Et si le diagnostic de dépression nous déprimait?

  • Et si le diagnostic de dépression nous déprimait

Et si le diagnostic de la dépression nous déprimait ?

Depuis qu’il est enfant, Armand a toujours voulu apporter le meilleur à ceux qu’il aimait, à commencer par sa maman, dépressive. Il a fait le maximum pour qu’elle soit heureuse, sans toutefois y parvenir. Elle était sous antidépresseurs et attendait patiemment qu’ils fassent de l’effet. Elle suivait aussi une thérapie dans laquelle elle reconstituait son histoire d’enfant non désiré. Prise par sa maladie et ses recherches, elle n’avait pas beaucoup de temps à consacrer à ses enfants. Armand enfant s’est promis qu’il serait un bon papa, attentionné et que lui au moins, il ne déprimerait pas… 

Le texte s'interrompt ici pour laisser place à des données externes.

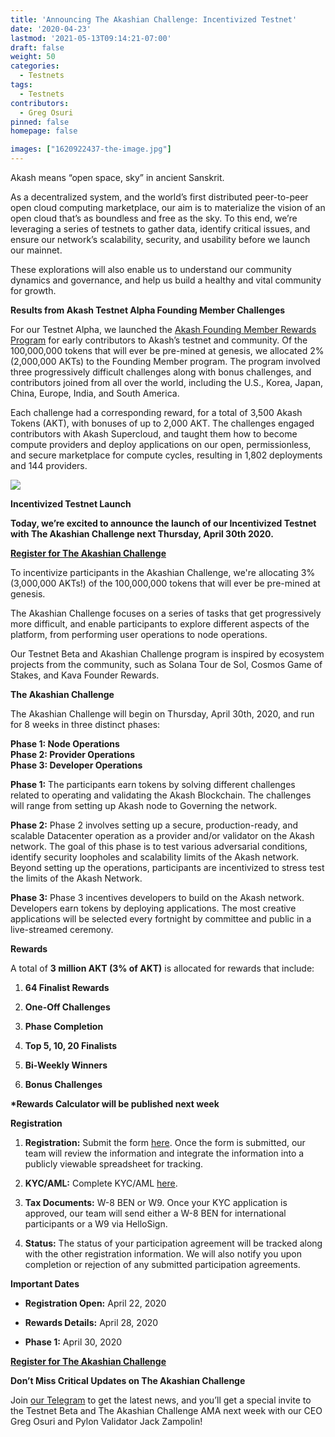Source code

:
 ```yaml
---
title: 'Announcing The Akashian Challenge: Incentivized Testnet'
date: '2020-04-23'
lastmod: '2021-05-13T09:14:21-07:00'
draft: false
weight: 50
categories:
  - Testnets
tags:
  - Testnets
contributors:
  - Greg Osuri
pinned: false
homepage: false

images: ["1620922437-the-image.jpg"]
---
```

Akash means “open space, sky” in ancient Sanskrit.  
  
As a decentralized system, and the world’s first distributed peer-to-peer open cloud computing marketplace, our aim is to materialize the vision of an open cloud that’s as boundless and free as the sky. To this end, we’re leveraging a series of testnets to gather data, identify critical issues, and ensure our network’s scalability, security, and usability before we launch our mainnet.   
  
These explorations will also enable us to understand our community dynamics and governance, and help us build a healthy and vital community for growth.  
  
**Results from Akash Testnet Alpha Founding Member Challenges**  
  
For our Testnet Alpha, we launched the [Akash Founding Member Rewards Program](https://akash.network/blog/announcing-our-founding-member-challenge-winners-leaderboard/) for early contributors to Akash’s testnet and community. Of the 100,000,000 tokens that will ever be pre-mined at genesis, we allocated 2% (2,000,000 AKTs) to the Founding Member program. The program involved three progressively difficult challenges along with bonus challenges, and contributors joined from all over the world, including the U.S., Korea, Japan, China, Europe, India, and South America.  
  
Each challenge had a corresponding reward, for a total of 3,500 Akash Tokens (AKT), with bonuses of up to 2,000 AKT. The challenges engaged contributors with Akash Supercloud, and taught them how to become compute providers and deploy applications on our open, permissionless, and secure marketplace for compute cycles, resulting in 1,802 deployments and 144 providers. 

![](https://www.datocms-assets.com/45776/1620922423-the-image-1024x1024.jpg)

**Incentivized Testnet Launch**  
  
**Today, we’re excited to announce the launch of our Incentivized Testnet with The Akashian Challenge next Thursday, April 30th 2020.**

[**Register for The Akashian Challenge**](https://docs.google.com/forms/d/e/1FAIpQLSeZjlvoXnezs2eoxUx4L_fUKsOyGe_He63KlUkaht6flnVqYg/viewform)

To incentivize participants in the Akashian Challenge, we're allocating 3% (3,000,000 AKTs!) of the 100,000,000 tokens that will ever be pre-mined at genesis.   
  
The Akashian Challenge focuses on a series of tasks that get progressively more difficult, and enable participants to explore different aspects of the platform, from performing user operations to node operations.  
  
Our Testnet Beta and Akashian Challenge program is inspired by ecosystem projects from the community, such as Solana Tour de Sol, Cosmos Game of Stakes, and Kava Founder Rewards.  
  
**The Akashian Challenge**

The Akashian Challenge will begin on Thursday, April 30th, 2020, and run for 8 weeks in three distinct phases:

**Phase 1: Node Operations**  
**Phase 2: Provider Operations**  
**Phase 3: Developer Operations**  
  
**Phase 1:** The participants earn tokens by solving different challenges related to operating and validating the Akash Blockchain. The challenges will range from setting up Akash node to Governing the network.  
  
**Phase 2:** Phase 2 involves setting up a secure, production-ready, and scalable Datacenter operation as a provider and/or validator on the Akash network. The goal of this phase is to test various adversarial conditions, identify security loopholes and scalability limits of the Akash network. Beyond setting up the operations, participants are incentivized to stress test the limits of the Akash Network.  
  
**Phase 3:** Phase 3 incentives developers to build on the Akash network. Developers earn tokens by deploying applications. The most creative applications will be selected every fortnight by committee and public in a live-streamed ceremony.

**Rewards**

A total of **3 million AKT (3% of AKT)** is allocated for rewards that include:

1.  **64 Finalist Rewards**
    
2.  **One-Off Challenges**
    
3.  **Phase Completion**
    
4.  **Top 5, 10, 20 Finalists**
    
5.  **Bi-Weekly Winners**
    
6.  **Bonus Challenges**
    

**\*Rewards Calculator will be published next week**

**Registration**

1.  **Registration:** Submit the form [here](https://forms.gle/9HV2V5s6Abny7tyv9). Once the form is submitted, our team will review the information and integrate the information into a publicly viewable spreadsheet for tracking.
    
2.  **KYC/AML:** Complete KYC/AML [here](https://app.akash.network/verifications). 
    
3.  **Tax Documents:** W-8 BEN or W9. Once your KYC application is approved, our team will send either a W-8 BEN for international participants or a W9 via HelloSign.
    
4.  **Status:** The status of your participation agreement will be tracked along with the other registration information. We will also notify you upon completion or rejection of any submitted participation agreements.
    

**Important Dates**

*   **Registration Open:** April 22, 2020
    
*   **Rewards Details:** April 28, 2020
    
*   **Phase 1:** April 30, 2020
    

[**Register for The Akashian Challenge**](https://docs.google.com/forms/d/e/1FAIpQLSeZjlvoXnezs2eoxUx4L_fUKsOyGe_He63KlUkaht6flnVqYg/viewform)

**Don’t Miss Critical Updates on The Akashian Challenge**  
  
Join [our Telegram](https://t.me/AkashNW) to get the latest news, and you’ll get a special invite to the Testnet Beta and The Akashian Challenge AMA next week with our CEO Greg Osuri and Pylon Validator Jack Zampolin!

Quand Armand s’est marié, il s’est toujours battu pour apporter le meilleur à sa femme et ses enfants. Il a tout fait pour les rendre heureux. Mais au fil des années, il vit de plus en plus mal leurs revendications sans limites. Quoi qu’il fasse, ils ne semblent jamais heureux.  Tout leur est dû. Tout leur est acquis. Son épouse prend la défense des enfants s’il pose un interdit et elle trouve normal qu’il soit à leur disposition pour les conduire chez les copains, à leurs activités…Elle même avocate se consacre à sa carrière et se repose sur lui pour l’organisation du ménage.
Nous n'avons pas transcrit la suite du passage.